▶ PROBLEM STATEMENT: Repeat the data exactly. Pictures are not part of the copy.

▶ Saved data entries:
^^^^^^^^^^^^^^^^
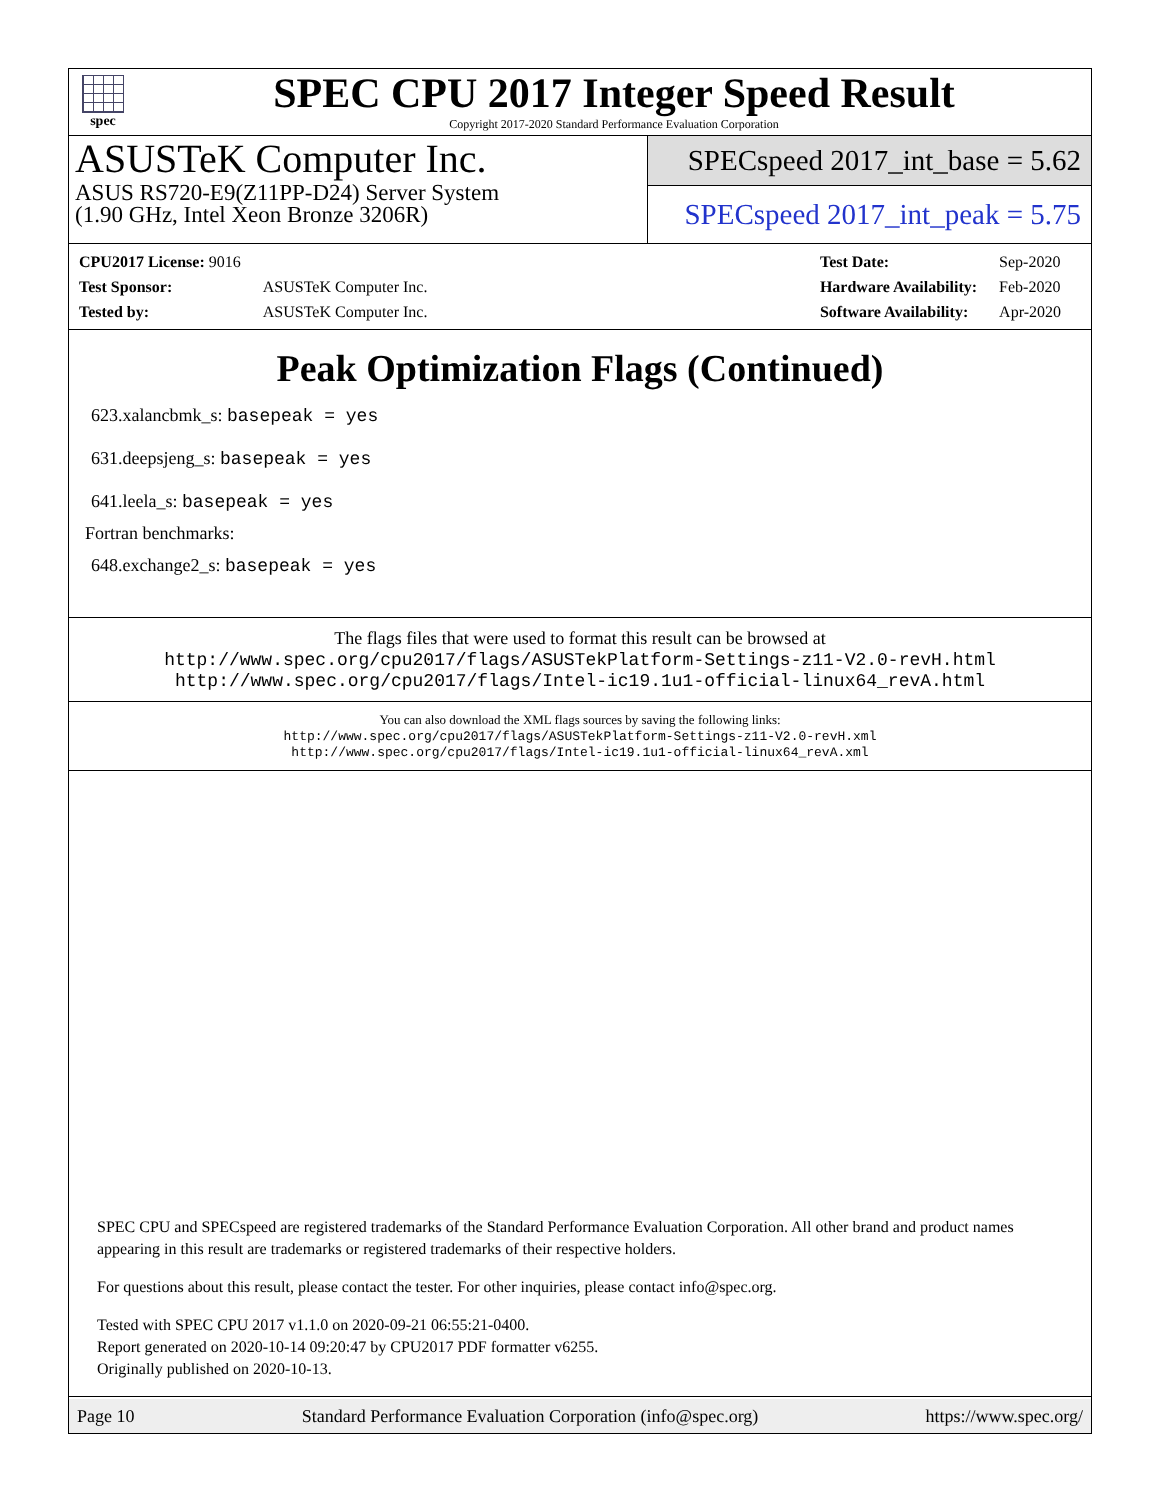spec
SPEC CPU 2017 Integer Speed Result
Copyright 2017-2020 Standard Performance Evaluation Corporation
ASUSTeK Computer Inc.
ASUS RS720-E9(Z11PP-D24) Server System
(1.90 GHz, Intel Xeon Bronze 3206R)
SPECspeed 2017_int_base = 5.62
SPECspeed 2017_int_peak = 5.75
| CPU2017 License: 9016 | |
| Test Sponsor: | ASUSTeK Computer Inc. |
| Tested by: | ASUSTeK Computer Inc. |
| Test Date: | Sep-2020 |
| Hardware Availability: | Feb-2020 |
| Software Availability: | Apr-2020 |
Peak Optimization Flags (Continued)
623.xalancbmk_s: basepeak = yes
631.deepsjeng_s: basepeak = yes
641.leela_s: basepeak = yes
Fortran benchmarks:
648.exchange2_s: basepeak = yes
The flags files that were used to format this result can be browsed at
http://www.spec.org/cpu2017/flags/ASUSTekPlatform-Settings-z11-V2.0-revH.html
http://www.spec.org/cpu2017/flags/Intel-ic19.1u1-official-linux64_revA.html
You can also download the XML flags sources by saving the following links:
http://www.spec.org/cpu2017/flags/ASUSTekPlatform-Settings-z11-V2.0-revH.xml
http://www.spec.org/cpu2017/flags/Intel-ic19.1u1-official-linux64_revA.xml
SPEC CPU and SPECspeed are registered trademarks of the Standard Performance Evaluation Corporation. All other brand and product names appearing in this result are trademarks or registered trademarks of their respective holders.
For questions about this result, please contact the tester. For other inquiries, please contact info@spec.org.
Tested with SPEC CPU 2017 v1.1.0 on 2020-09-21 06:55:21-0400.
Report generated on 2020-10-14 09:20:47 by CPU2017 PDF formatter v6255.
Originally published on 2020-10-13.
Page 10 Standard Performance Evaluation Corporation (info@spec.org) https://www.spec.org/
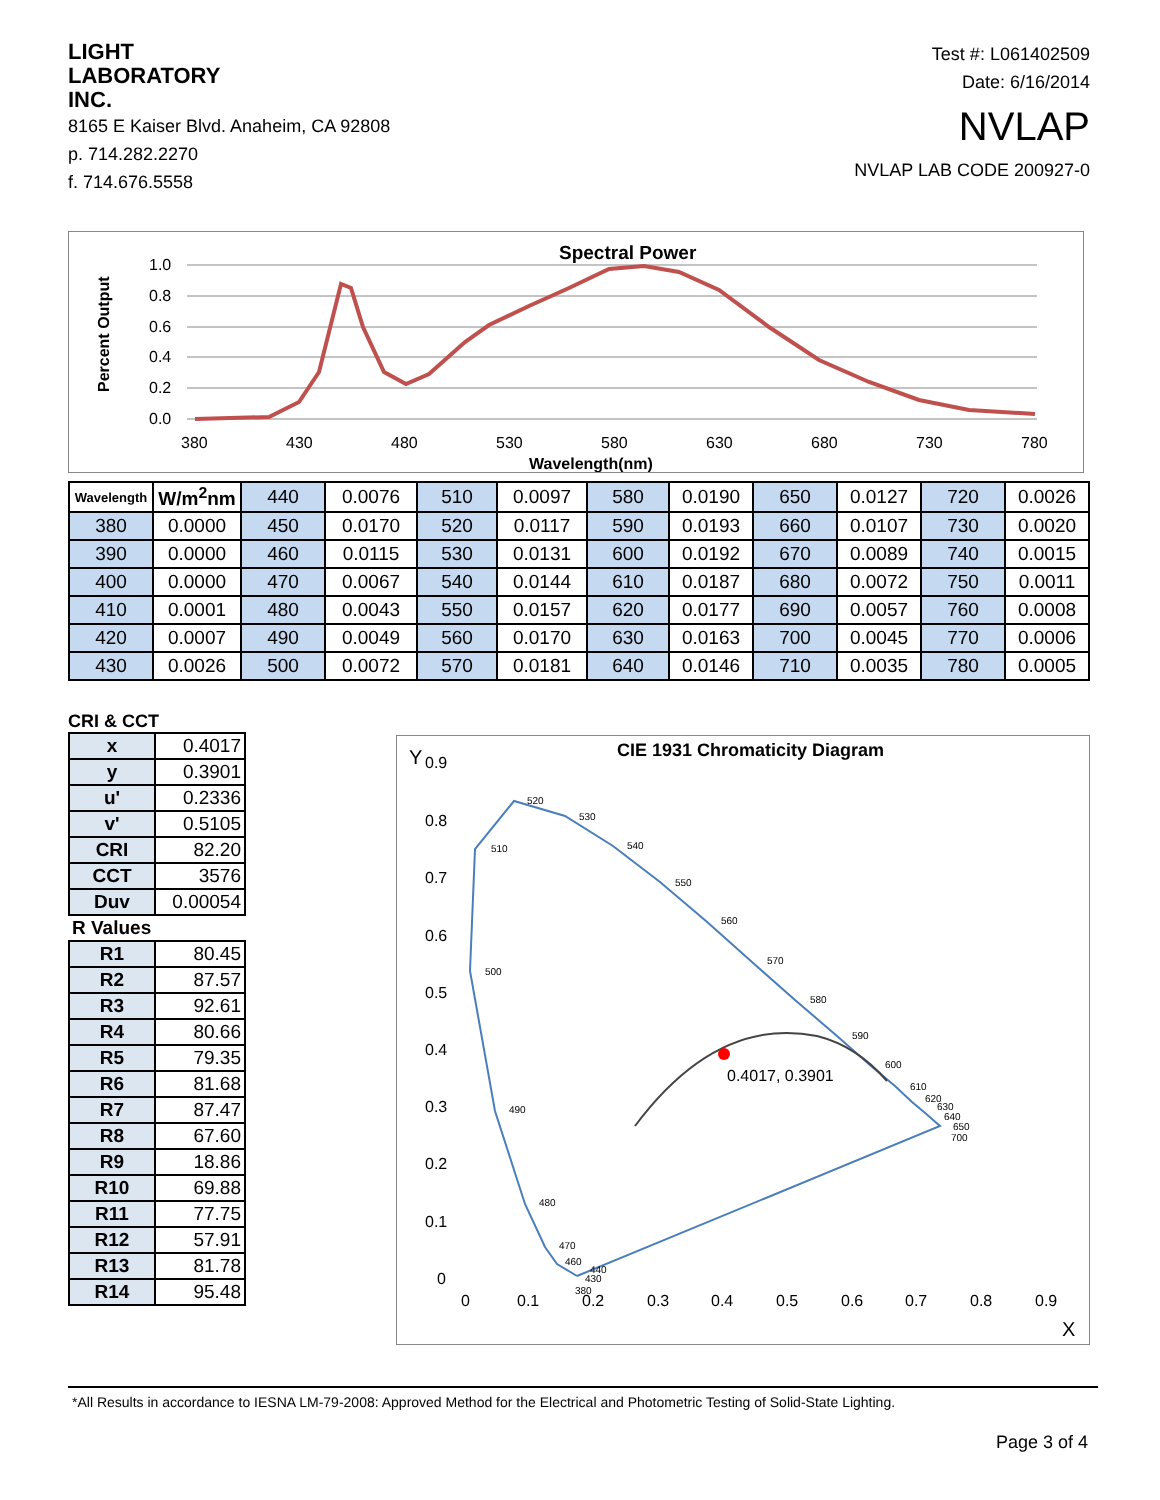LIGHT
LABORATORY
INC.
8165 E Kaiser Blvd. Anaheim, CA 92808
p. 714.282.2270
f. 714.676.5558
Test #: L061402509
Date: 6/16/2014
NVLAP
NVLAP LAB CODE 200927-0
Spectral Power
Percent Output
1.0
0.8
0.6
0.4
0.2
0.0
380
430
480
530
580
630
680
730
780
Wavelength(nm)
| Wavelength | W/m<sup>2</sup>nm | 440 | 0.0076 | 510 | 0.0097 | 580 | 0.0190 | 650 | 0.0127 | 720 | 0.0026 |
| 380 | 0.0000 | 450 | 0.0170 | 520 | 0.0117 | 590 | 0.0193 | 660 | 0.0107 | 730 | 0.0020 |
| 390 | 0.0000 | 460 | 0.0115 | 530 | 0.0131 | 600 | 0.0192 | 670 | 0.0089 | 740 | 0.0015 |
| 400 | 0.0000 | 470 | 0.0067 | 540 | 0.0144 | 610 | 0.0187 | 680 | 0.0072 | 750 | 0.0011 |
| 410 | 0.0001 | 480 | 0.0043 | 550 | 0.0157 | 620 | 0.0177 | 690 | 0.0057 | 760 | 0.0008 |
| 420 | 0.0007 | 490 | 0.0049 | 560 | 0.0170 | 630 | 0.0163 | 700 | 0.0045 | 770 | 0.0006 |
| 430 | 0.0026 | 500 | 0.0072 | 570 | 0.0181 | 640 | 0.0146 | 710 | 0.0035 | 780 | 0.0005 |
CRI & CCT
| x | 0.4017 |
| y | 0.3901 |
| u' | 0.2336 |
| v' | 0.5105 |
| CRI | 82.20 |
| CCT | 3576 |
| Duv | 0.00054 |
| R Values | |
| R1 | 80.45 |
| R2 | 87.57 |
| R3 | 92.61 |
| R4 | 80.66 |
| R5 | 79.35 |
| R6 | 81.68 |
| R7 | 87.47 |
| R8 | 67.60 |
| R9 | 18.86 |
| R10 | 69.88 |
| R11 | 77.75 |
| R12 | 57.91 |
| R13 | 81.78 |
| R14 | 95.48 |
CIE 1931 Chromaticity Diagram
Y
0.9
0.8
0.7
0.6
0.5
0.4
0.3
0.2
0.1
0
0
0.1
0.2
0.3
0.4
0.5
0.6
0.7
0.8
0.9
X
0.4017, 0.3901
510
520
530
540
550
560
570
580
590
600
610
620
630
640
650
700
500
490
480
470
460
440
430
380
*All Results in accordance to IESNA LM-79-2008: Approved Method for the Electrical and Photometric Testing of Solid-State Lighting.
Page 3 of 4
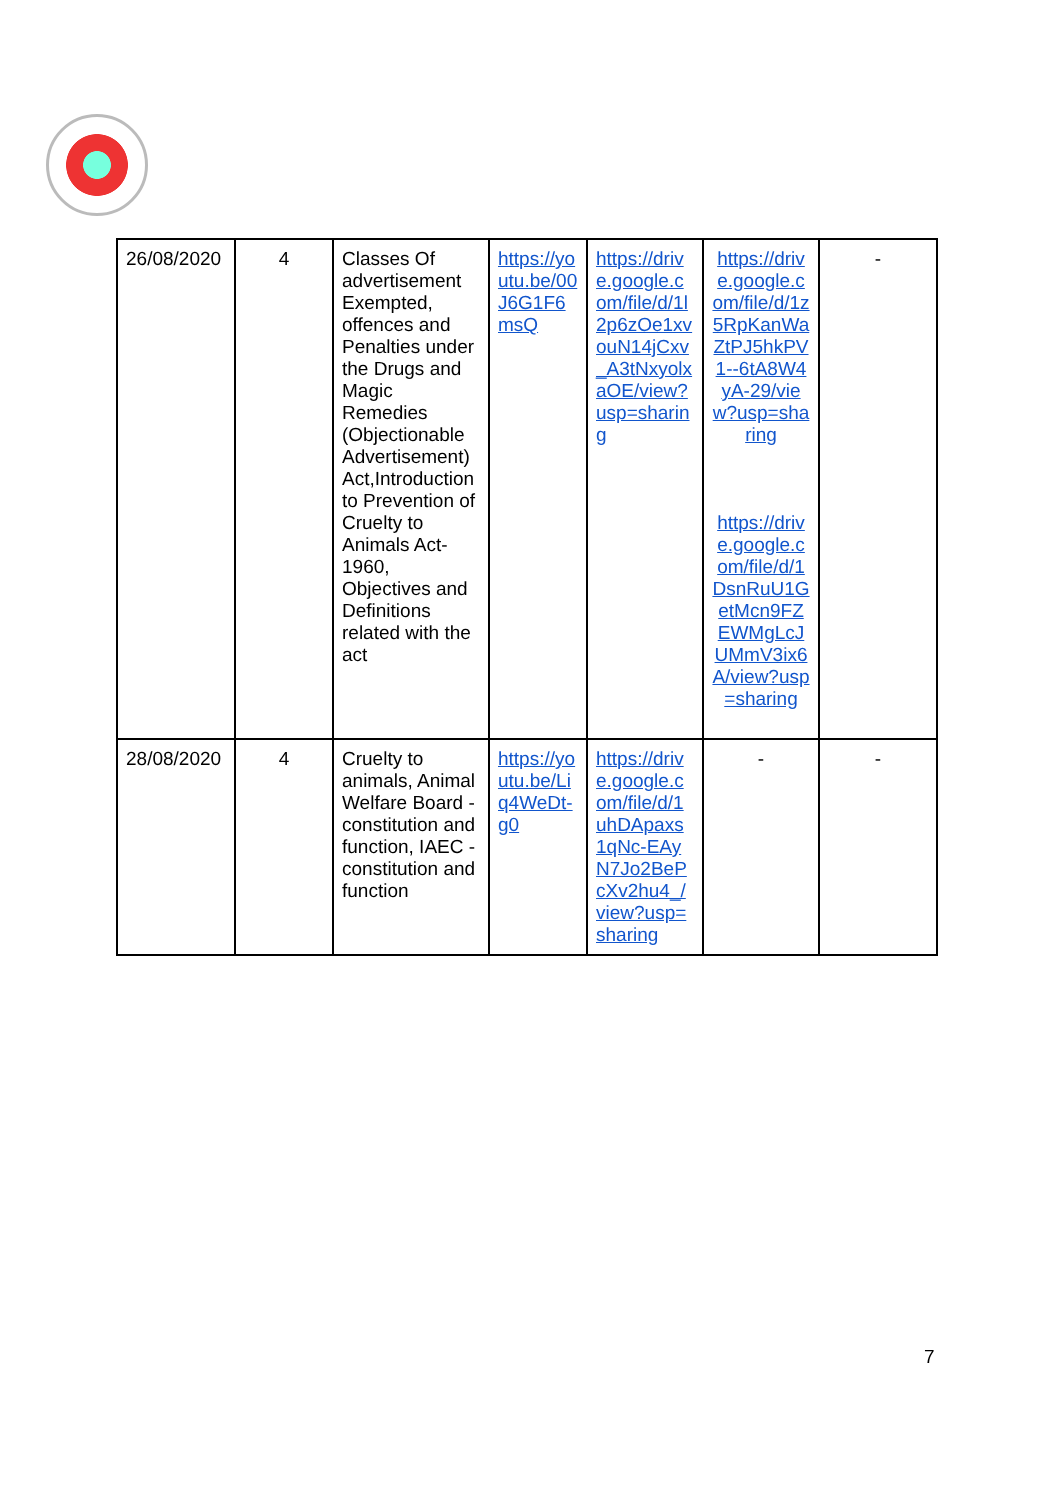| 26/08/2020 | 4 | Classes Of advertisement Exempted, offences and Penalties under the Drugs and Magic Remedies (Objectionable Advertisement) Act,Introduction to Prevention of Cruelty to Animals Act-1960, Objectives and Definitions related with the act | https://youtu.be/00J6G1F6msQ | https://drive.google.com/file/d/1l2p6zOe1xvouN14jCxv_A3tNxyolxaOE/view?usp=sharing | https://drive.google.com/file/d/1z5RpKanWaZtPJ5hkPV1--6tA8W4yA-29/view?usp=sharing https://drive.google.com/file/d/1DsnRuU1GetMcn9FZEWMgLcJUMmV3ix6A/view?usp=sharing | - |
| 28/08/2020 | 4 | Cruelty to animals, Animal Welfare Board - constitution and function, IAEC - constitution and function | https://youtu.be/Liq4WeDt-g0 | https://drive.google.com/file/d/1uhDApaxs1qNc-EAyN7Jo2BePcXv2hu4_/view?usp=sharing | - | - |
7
^^^^^^^^^^^^^^^^
▶ ANSWER BOX:
spec
SPEC CPU 2017 Integer Speed Result
Copyright 2017-2020 Standard Performance Evaluation Corporation
ASUSTeK Computer Inc.
ASUS RS720-E9(Z11PP-D24) Server System
(1.90 GHz, Intel Xeon Bronze 3206R)
SPECspeed 2017_int_base = 5.62
SPECspeed 2017_int_peak = 5.75
| CPU2017 License: 9016 | |
| Test Sponsor: | ASUSTeK Computer Inc. |
| Tested by: | ASUSTeK Computer Inc. |
| Test Date: | Sep-2020 |
| Hardware Availability: | Feb-2020 |
| Software Availability: | Apr-2020 |
Peak Optimization Flags (Continued)
623.xalancbmk_s: basepeak = yes
631.deepsjeng_s: basepeak = yes
641.leela_s: basepeak = yes
Fortran benchmarks:
648.exchange2_s: basepeak = yes
The flags files that were used to format this result can be browsed at
http://www.spec.org/cpu2017/flags/ASUSTekPlatform-Settings-z11-V2.0-revH.html
http://www.spec.org/cpu2017/flags/Intel-ic19.1u1-official-linux64_revA.html
You can also download the XML flags sources by saving the following links:
http://www.spec.org/cpu2017/flags/ASUSTekPlatform-Settings-z11-V2.0-revH.xml
http://www.spec.org/cpu2017/flags/Intel-ic19.1u1-official-linux64_revA.xml
SPEC CPU and SPECspeed are registered trademarks of the Standard Performance Evaluation Corporation. All other brand and product names appearing in this result are trademarks or registered trademarks of their respective holders.
For questions about this result, please contact the tester. For other inquiries, please contact info@spec.org.
Tested with SPEC CPU 2017 v1.1.0 on 2020-09-21 06:55:21-0400.
Report generated on 2020-10-14 09:20:47 by CPU2017 PDF formatter v6255.
Originally published on 2020-10-13.
Page 10 Standard Performance Evaluation Corporation (info@spec.org) https://www.spec.org/
LIGHT
LABORATORY
INC.
8165 E Kaiser Blvd. Anaheim, CA 92808
p. 714.282.2270
f. 714.676.5558
Test #: L061402509
Date: 6/16/2014
NVLAP
NVLAP LAB CODE 200927-0
Spectral Power
Percent Output
1.0
0.8
0.6
0.4
0.2
0.0
380
430
480
530
580
630
680
730
780
Wavelength(nm)
| Wavelength | W/m<sup>2</sup>nm | 440 | 0.0076 | 510 | 0.0097 | 580 | 0.0190 | 650 | 0.0127 | 720 | 0.0026 |
| 380 | 0.0000 | 450 | 0.0170 | 520 | 0.0117 | 590 | 0.0193 | 660 | 0.0107 | 730 | 0.0020 |
| 390 | 0.0000 | 460 | 0.0115 | 530 | 0.0131 | 600 | 0.0192 | 670 | 0.0089 | 740 | 0.0015 |
| 400 | 0.0000 | 470 | 0.0067 | 540 | 0.0144 | 610 | 0.0187 | 680 | 0.0072 | 750 | 0.0011 |
| 410 | 0.0001 | 480 | 0.0043 | 550 | 0.0157 | 620 | 0.0177 | 690 | 0.0057 | 760 | 0.0008 |
| 420 | 0.0007 | 490 | 0.0049 | 560 | 0.0170 | 630 | 0.0163 | 700 | 0.0045 | 770 | 0.0006 |
| 430 | 0.0026 | 500 | 0.0072 | 570 | 0.0181 | 640 | 0.0146 | 710 | 0.0035 | 780 | 0.0005 |
CRI & CCT
| x | 0.4017 |
| y | 0.3901 |
| u' | 0.2336 |
| v' | 0.5105 |
| CRI | 82.20 |
| CCT | 3576 |
| Duv | 0.00054 |
| R Values | |
| R1 | 80.45 |
| R2 | 87.57 |
| R3 | 92.61 |
| R4 | 80.66 |
| R5 | 79.35 |
| R6 | 81.68 |
| R7 | 87.47 |
| R8 | 67.60 |
| R9 | 18.86 |
| R10 | 69.88 |
| R11 | 77.75 |
| R12 | 57.91 |
| R13 | 81.78 |
| R14 | 95.48 |
CIE 1931 Chromaticity Diagram
Y
0.9
0.8
0.7
0.6
0.5
0.4
0.3
0.2
0.1
0
0
0.1
0.2
0.3
0.4
0.5
0.6
0.7
0.8
0.9
X
0.4017, 0.3901
510
520
530
540
550
560
570
580
590
600
610
620
630
640
650
700
500
490
480
470
460
440
430
380
*All Results in accordance to IESNA LM-79-2008: Approved Method for the Electrical and Photometric Testing of Solid-State Lighting.
Page 3 of 4
| 26/08/2020 | 4 | Classes Of advertisement Exempted, offences and Penalties under the Drugs and Magic Remedies (Objectionable Advertisement) Act,Introduction to Prevention of Cruelty to Animals Act-1960, Objectives and Definitions related with the act | https://youtu.be/00J6G1F6msQ | https://drive.google.com/file/d/1l2p6zOe1xvouN14jCxv_A3tNxyolxaOE/view?usp=sharing | https://drive.google.com/file/d/1z5RpKanWaZtPJ5hkPV1--6tA8W4yA-29/view?usp=sharing https://drive.google.com/file/d/1DsnRuU1GetMcn9FZEWMgLcJUMmV3ix6A/view?usp=sharing | - |
| 28/08/2020 | 4 | Cruelty to animals, Animal Welfare Board - constitution and function, IAEC - constitution and function | https://youtu.be/Liq4WeDt-g0 | https://drive.google.com/file/d/1uhDApaxs1qNc-EAyN7Jo2BePcXv2hu4_/view?usp=sharing | - | - |
7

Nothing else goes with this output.